Department of Neuroscience
Amgen
Albania

Biography

Greenberg-Michael is the Chair of the Department of Neurobiology and Nathan Marsh Pusey Professor at Harvard Medical School. He received his Ph.D. from the Rockefeller University in 1982 and carried out his postdoctoral research at New York University Medical Center. After joining the faculty at Harvard Medical School in 1986, Dr. Greenberg served first as the founding Director of the F.M. Kirby Neurobiology Center at Boston Children's Hospital and since 2008 as Chair of the Department of Neurobiology at Harvard Medical School. Dr. Greenberg's research seeks to understand how neuronal activity controls gene transcription to effect critical steps in synapse and neural circuit development. In addition to providing insight into the process of brain development, this research has contributed to the understanding of neurological diseases in which these processes have gone awry.  This work began in 1984 with the discovery that growth factors induce the rapid and transient expression of a family of genes, Immediate Early Genes (IEGs) such as c-fos, whose functions are crucial for neuronal differentiation, cell survival, and adaptive responses.  Dr.

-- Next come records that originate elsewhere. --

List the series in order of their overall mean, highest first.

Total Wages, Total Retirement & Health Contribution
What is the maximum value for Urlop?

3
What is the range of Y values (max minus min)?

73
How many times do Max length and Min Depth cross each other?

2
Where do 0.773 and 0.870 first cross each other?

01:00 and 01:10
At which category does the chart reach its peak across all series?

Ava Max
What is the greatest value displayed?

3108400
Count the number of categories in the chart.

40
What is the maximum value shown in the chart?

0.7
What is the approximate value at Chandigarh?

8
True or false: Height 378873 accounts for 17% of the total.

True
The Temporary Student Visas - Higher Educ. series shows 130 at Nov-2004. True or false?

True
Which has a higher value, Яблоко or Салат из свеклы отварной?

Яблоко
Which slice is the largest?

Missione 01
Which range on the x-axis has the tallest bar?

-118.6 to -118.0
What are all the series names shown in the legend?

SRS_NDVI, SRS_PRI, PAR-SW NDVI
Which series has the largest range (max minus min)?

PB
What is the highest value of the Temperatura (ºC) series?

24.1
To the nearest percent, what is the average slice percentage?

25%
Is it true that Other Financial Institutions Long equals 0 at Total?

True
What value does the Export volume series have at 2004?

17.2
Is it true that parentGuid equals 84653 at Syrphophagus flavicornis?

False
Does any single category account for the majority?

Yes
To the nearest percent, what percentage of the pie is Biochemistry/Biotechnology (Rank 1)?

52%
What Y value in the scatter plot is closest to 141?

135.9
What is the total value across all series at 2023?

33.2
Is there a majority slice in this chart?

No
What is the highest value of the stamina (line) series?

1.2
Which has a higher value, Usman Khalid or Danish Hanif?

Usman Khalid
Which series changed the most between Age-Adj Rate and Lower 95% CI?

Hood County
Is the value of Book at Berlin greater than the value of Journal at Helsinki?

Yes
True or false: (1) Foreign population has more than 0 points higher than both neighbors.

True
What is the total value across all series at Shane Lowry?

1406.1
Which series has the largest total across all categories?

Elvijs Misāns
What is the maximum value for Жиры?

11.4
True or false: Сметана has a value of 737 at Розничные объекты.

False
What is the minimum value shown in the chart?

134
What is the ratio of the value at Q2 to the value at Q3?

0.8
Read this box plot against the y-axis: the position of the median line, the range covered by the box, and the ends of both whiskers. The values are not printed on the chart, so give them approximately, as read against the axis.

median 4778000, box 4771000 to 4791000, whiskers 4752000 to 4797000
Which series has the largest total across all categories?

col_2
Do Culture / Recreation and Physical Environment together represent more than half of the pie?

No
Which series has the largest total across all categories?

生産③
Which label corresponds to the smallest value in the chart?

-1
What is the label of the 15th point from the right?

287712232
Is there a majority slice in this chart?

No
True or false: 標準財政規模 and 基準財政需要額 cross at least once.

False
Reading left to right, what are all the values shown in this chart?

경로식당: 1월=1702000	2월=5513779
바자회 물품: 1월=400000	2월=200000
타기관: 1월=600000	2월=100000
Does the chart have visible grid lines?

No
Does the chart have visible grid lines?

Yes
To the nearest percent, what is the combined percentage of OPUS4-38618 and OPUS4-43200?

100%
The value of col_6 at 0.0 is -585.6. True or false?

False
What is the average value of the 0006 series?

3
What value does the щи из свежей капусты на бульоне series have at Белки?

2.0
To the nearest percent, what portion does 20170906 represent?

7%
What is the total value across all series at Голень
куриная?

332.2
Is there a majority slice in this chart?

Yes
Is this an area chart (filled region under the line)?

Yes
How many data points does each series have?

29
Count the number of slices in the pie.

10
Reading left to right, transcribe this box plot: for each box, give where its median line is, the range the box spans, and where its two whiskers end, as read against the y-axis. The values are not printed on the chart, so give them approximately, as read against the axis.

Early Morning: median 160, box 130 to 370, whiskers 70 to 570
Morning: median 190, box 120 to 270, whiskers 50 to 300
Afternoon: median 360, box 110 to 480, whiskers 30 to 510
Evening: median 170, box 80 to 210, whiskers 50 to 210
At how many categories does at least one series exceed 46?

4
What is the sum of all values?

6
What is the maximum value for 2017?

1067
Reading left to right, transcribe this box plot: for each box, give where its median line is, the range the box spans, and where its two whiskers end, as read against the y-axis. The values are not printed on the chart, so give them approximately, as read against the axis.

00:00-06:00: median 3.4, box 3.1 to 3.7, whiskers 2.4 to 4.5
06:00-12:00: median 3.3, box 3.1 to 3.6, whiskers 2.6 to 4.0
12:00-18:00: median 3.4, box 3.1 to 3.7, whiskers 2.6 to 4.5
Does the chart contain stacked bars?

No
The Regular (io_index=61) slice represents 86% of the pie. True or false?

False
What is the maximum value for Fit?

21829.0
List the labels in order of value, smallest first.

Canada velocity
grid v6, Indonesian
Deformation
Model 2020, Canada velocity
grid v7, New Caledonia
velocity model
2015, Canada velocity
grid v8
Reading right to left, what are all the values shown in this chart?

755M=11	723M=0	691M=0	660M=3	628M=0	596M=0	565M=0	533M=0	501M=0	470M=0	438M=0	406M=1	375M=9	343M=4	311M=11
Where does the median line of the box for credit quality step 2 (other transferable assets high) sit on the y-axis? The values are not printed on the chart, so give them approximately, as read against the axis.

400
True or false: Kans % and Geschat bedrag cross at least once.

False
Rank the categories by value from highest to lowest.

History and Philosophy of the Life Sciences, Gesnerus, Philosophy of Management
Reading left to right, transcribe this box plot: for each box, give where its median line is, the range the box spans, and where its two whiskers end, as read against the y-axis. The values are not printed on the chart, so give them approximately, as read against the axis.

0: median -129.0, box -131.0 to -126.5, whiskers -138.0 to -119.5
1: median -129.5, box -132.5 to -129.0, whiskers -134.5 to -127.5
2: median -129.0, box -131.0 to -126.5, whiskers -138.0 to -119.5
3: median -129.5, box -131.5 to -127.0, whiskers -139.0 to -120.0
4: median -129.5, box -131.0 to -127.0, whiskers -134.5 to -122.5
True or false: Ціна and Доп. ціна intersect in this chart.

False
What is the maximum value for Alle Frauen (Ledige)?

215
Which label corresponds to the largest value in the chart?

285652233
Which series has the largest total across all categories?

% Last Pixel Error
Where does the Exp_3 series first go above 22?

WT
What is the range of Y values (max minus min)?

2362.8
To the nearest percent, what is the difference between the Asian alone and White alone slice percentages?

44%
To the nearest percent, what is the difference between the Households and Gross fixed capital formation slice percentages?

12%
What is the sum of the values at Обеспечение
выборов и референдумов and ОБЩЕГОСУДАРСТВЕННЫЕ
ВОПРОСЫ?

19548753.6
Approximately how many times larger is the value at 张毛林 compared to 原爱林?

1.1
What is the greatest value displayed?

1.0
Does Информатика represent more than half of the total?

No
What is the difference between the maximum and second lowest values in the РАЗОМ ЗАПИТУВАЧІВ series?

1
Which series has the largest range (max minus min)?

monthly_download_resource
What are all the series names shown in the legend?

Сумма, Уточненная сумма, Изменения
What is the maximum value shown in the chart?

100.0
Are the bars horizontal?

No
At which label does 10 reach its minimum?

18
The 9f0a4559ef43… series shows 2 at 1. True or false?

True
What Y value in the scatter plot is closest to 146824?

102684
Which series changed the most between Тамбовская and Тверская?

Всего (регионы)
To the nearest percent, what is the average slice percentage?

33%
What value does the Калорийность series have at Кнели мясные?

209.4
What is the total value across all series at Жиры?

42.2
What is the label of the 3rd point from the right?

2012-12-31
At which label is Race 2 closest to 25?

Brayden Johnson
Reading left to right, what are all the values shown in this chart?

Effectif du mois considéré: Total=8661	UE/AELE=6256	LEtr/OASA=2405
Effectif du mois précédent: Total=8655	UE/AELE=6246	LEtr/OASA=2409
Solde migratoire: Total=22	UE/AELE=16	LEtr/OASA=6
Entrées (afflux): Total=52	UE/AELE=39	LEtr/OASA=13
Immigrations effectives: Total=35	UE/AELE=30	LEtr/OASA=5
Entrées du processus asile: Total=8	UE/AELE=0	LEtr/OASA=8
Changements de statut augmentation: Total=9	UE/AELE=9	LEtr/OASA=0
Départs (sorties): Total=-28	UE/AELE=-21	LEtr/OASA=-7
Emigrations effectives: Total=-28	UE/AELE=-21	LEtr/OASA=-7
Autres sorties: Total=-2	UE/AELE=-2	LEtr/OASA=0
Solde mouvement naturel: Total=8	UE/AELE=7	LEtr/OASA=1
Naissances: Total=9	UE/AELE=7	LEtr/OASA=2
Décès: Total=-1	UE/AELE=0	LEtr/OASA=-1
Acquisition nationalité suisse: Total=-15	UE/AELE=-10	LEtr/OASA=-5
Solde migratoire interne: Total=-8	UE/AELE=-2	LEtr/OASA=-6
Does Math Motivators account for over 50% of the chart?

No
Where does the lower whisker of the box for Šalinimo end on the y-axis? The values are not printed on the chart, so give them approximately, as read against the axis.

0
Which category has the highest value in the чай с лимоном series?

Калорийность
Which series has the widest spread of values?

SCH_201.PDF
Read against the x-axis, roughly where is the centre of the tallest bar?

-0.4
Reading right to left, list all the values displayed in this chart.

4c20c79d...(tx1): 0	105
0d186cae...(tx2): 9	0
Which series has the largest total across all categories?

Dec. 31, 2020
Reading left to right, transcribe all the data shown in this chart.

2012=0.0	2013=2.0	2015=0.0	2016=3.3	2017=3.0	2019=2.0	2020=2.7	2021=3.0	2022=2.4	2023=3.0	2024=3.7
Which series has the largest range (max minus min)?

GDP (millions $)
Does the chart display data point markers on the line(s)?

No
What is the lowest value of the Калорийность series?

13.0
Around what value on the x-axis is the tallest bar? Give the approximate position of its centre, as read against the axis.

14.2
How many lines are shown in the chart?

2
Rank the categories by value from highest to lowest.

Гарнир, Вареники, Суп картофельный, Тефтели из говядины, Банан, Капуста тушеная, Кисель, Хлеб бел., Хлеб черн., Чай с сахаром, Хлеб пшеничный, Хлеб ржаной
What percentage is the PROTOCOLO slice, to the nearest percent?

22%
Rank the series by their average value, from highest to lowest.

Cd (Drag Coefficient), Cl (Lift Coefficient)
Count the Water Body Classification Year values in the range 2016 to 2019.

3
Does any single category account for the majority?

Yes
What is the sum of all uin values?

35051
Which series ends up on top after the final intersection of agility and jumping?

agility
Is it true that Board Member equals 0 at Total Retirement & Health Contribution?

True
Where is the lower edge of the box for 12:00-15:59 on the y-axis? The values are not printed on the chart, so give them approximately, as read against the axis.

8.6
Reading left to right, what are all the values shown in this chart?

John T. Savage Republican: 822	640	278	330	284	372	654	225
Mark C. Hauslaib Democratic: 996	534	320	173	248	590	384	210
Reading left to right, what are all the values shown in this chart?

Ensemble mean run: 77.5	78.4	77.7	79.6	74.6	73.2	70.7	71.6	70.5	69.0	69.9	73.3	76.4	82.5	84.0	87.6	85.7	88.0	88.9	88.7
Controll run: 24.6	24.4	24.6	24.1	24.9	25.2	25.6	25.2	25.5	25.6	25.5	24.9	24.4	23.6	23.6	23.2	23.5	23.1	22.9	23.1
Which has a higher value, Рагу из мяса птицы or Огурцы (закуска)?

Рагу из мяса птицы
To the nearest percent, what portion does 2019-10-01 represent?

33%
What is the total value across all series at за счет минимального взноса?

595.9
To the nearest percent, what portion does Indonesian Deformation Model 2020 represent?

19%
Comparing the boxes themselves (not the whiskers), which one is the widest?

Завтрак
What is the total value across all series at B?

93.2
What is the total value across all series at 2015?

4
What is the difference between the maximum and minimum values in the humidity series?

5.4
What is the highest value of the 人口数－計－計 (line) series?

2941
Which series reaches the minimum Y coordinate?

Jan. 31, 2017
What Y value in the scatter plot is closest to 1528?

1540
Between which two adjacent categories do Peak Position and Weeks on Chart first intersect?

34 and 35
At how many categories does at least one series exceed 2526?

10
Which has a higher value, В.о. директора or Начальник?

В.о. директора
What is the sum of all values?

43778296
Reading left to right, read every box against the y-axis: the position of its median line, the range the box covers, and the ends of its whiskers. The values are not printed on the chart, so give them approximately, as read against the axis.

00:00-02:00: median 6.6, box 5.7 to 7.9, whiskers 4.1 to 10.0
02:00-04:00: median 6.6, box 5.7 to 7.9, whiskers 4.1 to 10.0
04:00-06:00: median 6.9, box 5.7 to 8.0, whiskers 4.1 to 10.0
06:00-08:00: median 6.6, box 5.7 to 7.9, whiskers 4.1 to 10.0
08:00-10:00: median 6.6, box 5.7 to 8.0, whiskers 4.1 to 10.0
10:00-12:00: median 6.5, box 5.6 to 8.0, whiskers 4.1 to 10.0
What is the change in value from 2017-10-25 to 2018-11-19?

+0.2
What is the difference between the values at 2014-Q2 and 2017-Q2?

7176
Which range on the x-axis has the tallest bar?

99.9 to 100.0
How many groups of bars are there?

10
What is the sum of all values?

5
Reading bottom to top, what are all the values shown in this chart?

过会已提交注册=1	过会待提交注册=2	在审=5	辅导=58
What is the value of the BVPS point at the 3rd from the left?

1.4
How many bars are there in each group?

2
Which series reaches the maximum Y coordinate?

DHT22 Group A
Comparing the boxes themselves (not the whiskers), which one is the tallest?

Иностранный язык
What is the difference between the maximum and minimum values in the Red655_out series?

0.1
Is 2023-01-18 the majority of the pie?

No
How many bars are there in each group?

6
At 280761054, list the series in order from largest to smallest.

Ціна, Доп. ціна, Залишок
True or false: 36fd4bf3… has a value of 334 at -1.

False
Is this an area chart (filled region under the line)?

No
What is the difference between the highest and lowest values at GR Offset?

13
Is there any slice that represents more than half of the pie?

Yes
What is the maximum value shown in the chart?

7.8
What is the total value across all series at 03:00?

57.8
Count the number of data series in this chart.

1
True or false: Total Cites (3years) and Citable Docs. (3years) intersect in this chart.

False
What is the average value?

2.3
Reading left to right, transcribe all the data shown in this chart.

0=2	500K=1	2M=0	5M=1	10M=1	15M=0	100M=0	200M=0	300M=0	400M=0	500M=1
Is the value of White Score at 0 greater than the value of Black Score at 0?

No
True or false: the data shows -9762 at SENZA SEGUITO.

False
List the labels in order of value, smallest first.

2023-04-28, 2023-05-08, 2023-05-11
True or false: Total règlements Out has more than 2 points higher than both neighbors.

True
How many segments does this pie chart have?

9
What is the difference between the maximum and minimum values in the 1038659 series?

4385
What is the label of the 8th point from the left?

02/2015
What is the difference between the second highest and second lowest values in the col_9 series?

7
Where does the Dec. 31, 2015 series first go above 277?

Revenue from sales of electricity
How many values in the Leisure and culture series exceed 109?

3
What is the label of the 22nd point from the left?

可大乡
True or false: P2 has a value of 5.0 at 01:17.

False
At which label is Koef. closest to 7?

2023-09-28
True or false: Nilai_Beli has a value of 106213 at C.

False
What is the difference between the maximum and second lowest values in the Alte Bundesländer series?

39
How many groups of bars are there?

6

Greenberg's recent studies have used genomics to identify neuronal transcripts and cis-regulatory elements that respond to changes in synaptic activity, uncovering an activity-responsive transcriptional program that regulates the complexity of the dendritic arbor, the development of excitatory and inhibitory synapses, the composition of protein complexes at the pre- and post-synaptic sites, and the production of neuropeptides that control neural circuit development. These activity-regulated processes are critical for normal human brain development and function, and defects in the activity-dependent gene program contribute to disorders of human cognition such as Rett Syndrome (RTT) and Angelman Syndrome (AS), two neurological disorders associated with syndromic autism. Dr. Greenberg is particularly interested in those activity-dependent processes that have evolved humans and contribute to human variation and high cognitive function.